MDL-001 targets the Thumb-1 domain of viral ribonucleic acid (RNA)-dependent RNA polymerases (RdRp), a structurally conserved site across multiple RNA virus families. The drug candidate has demonstrated in vitro efficacy across respiratory viruses (respiratory syncytial virus (RSV), SARS-CoV-2, and influenza), hepatic viruses (hepatitis C virus (HCV), hepatitis B virus (HBV), and hepatitis D virus (HDV), and gastrointestinal viruses (norovirus).

Model Medicines has also reported that MDL-001 demonstrated preclinical equivalence to Gilead’s remdesivir in SARS-CoV-2 animal models and to Gilead’s sofosbuvir in HCV models. It also reported superiority to Pfizer’s nirmatrelvir based on comparative analyses of antiviral activity against SARS-CoV-2 in preclinical models.

Abigail Harris, Infectious Disease Analyst at GlobalData, comments: “Direct-acting antivirals have transformed outcomes in HCV, with most patients now able to achieve a functional cure. However, greater unmet needs remain in HBV, and particularly HDV, an infection that only occurs in those already infected with HBV.”

HBV therapy currently remains largely suppressive rather than curative and often requires long-term administration, although several functional cure components are currently in late-stage development. Additionally, HDV infection continues to be associated with poorer liver-related outcomes and limited approved treatment options.
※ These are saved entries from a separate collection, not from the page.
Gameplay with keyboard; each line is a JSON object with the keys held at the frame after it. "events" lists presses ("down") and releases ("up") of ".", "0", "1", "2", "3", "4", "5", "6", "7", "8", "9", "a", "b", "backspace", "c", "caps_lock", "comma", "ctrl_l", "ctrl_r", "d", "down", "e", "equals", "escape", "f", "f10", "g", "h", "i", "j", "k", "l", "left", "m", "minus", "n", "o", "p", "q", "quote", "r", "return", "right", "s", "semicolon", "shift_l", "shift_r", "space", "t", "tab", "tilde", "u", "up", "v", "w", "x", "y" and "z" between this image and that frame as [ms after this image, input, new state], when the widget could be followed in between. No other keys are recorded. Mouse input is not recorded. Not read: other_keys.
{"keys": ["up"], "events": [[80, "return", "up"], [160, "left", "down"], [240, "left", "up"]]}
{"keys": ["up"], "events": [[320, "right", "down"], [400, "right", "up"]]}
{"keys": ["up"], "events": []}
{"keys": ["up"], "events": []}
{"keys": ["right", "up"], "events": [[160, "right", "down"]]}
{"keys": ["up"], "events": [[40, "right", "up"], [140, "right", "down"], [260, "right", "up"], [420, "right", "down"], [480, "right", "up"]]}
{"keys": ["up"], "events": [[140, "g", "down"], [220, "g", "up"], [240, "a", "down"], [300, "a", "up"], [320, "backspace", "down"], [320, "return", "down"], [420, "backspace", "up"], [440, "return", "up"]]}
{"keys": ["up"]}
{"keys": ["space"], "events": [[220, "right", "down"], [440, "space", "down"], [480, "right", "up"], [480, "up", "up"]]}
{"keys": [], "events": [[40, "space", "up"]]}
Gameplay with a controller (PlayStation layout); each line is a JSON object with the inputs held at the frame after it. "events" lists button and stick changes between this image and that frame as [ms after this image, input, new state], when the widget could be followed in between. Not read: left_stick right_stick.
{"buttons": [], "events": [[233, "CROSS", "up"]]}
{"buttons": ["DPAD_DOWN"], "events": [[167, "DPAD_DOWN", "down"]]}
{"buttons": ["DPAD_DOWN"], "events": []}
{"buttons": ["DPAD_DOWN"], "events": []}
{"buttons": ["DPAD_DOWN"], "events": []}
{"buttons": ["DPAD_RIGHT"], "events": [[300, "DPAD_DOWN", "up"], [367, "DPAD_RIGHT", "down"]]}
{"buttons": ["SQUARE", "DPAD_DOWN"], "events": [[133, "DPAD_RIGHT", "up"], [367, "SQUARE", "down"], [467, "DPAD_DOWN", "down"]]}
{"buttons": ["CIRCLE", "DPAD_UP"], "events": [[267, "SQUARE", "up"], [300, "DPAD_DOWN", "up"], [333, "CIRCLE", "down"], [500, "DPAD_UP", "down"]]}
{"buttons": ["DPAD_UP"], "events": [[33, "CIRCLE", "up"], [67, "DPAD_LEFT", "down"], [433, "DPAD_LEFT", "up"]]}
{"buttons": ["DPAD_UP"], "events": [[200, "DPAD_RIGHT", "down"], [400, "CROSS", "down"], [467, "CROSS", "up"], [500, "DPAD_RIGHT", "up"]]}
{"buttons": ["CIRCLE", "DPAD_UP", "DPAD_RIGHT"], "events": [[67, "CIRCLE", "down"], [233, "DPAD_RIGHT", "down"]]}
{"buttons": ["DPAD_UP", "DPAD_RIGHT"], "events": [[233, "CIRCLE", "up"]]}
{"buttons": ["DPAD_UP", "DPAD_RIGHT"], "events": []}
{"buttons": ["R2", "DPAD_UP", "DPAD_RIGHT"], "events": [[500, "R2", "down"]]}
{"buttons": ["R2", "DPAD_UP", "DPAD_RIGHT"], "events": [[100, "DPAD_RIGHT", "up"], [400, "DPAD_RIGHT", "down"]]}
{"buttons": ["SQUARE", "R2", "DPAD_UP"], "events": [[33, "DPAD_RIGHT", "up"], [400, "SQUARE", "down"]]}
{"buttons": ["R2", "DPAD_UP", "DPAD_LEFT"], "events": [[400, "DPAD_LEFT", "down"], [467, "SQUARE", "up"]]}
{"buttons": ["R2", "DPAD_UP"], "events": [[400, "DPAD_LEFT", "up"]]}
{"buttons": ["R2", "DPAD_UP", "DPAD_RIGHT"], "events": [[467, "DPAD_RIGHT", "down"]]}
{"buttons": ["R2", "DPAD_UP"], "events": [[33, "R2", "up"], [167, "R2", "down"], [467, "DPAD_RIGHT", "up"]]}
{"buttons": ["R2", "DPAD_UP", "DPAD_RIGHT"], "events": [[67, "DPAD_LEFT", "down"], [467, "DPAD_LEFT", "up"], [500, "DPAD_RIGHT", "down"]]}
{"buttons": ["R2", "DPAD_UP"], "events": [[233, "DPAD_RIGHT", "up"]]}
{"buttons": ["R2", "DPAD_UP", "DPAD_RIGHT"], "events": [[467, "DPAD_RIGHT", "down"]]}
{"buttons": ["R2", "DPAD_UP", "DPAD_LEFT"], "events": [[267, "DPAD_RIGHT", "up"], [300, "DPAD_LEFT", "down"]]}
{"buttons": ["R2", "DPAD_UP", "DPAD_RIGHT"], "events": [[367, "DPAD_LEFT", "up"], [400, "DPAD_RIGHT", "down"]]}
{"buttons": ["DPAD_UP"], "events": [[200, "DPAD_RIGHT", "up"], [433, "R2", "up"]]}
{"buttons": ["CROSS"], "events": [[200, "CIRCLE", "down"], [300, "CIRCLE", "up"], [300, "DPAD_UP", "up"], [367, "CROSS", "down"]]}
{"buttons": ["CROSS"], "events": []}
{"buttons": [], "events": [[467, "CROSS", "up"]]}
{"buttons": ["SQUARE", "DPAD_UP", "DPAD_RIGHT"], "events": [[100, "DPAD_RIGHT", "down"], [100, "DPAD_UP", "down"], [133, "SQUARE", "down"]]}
According to GlobalData’s Pipeline Products Database, there are several early-stage pipeline products—aside from MDL-001—that are in development for both HBV and HCV infections, including UBI Pharma’s UB-551 and Bolder Biotechnology’s BBT-012, both in preclinical development. However, many investigational approaches continue to explore interferon-based or immune-modulating strategies.

Harris continues: “Model Medicine’s single oral direct-acting antiviral demonstrating activity across HCV, HBV, and HDV, including co-infection models, represents a differentiated approach, particularly in terms of addressing unmet needs for patients infected with more than one hepatic virus.”

Beyond hepatic infections, MDL-001’s reported activity against respiratory viruses such as RSV, SARS-CoV-2, and influenza may carry strategic implications. In respiratory settings, broad-spectrum antiviral activity could support early empiric treatment when the specific viral pathogen has not yet been confirmed, or in cases where patients are co-infected with more than one virus. Such versatility may offer advantages during seasonal surges or outbreak scenarios, where rapid therapeutic deployment is critical.

Harris concludes: “Broad-spectrum antiviral development has long been a goal in infectious disease research and development (R&D), particularly in the context of pandemic preparedness and chronic viral burden. A single oral agent demonstrating activity across multiple viral families could also be viewed favourably in government stockpiling strategies, where therapeutic flexibility and rapid deployability are key considerations. While MDL-001 remains in preclinical development, its breadth of reported activity positions it as a programme to watch as it advances toward IND submission and clinical evaluation.”